# Task brief:
Please restate the listing word for word, omitting the images.

[Data section Boundary: Start]

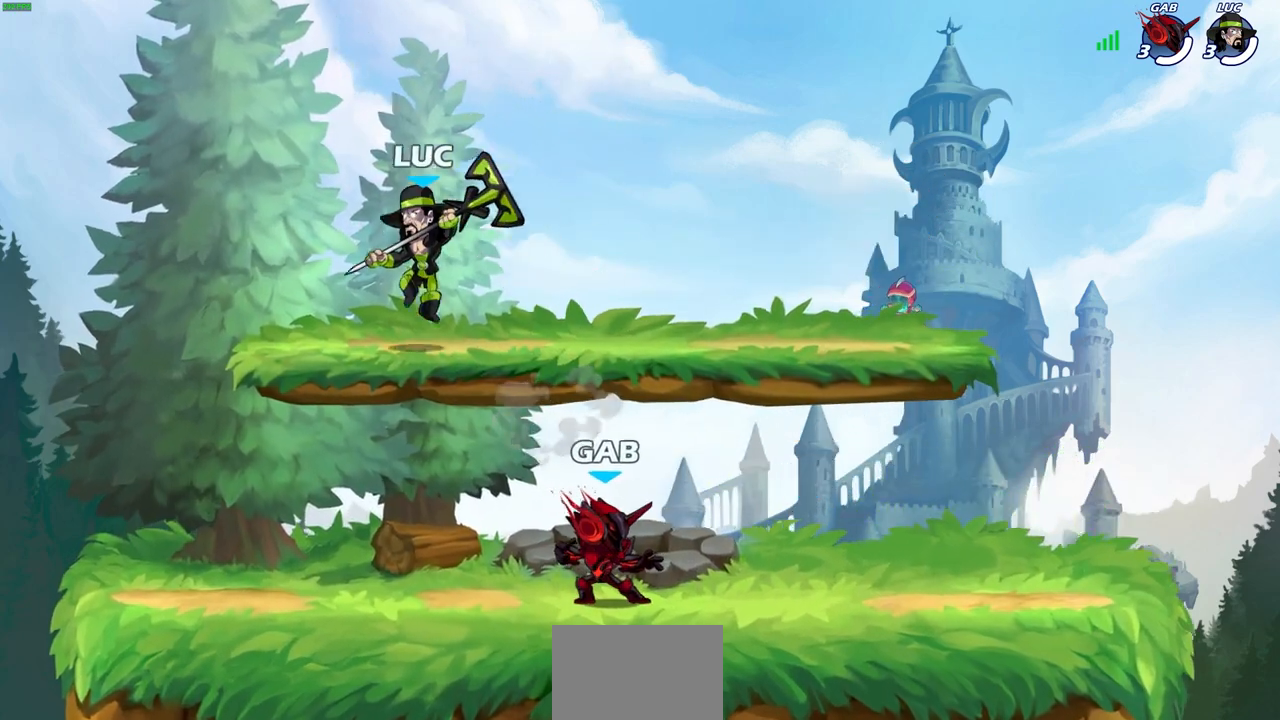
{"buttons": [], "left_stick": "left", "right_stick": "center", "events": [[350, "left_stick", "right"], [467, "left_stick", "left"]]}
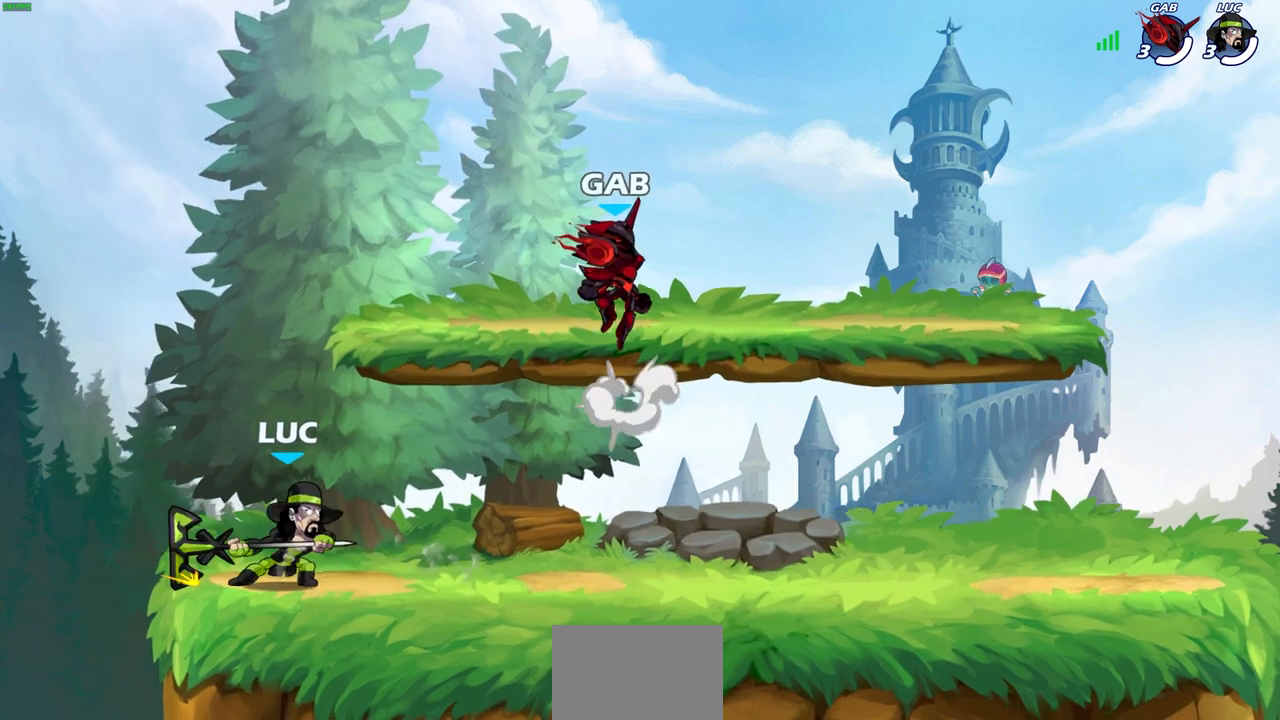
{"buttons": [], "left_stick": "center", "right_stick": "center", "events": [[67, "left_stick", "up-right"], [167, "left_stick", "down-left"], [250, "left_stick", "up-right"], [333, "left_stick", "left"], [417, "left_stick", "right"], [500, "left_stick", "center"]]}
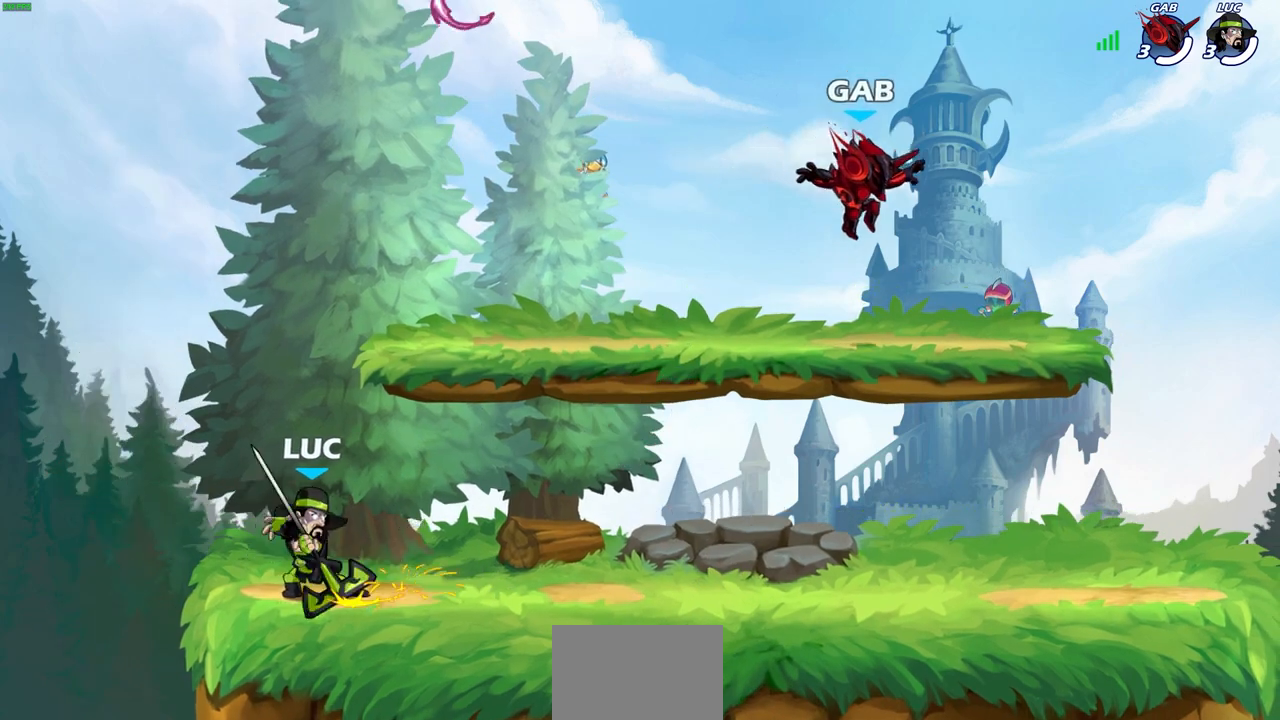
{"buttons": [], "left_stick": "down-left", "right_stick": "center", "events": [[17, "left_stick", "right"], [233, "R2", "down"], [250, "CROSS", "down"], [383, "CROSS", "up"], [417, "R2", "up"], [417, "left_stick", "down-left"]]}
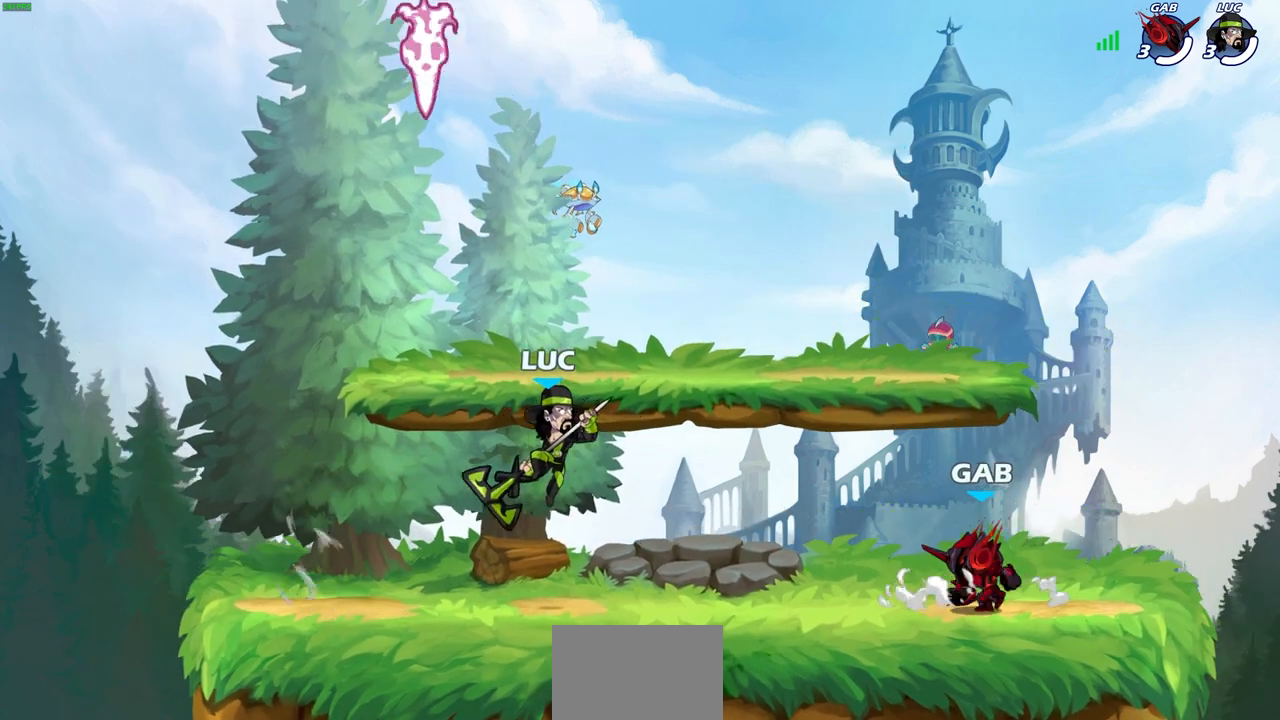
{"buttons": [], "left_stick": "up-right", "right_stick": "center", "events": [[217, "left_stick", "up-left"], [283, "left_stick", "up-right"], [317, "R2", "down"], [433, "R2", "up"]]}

[Data section Boundary: End]

# Response below:
{"buttons": [], "left_stick": "left", "right_stick": "center", "events": [[350, "left_stick", "right"], [467, "left_stick", "left"]]}
{"buttons": [], "left_stick": "center", "right_stick": "center", "events": [[67, "left_stick", "up-right"], [167, "left_stick", "down-left"], [250, "left_stick", "up-right"], [333, "left_stick", "left"], [417, "left_stick", "right"], [500, "left_stick", "center"]]}
{"buttons": [], "left_stick": "down-left", "right_stick": "center", "events": [[17, "left_stick", "right"], [233, "R2", "down"], [250, "CROSS", "down"], [383, "CROSS", "up"], [417, "R2", "up"], [417, "left_stick", "down-left"]]}
{"buttons": [], "left_stick": "up-right", "right_stick": "center", "events": [[217, "left_stick", "up-left"], [283, "left_stick", "up-right"], [317, "R2", "down"], [433, "R2", "up"]]}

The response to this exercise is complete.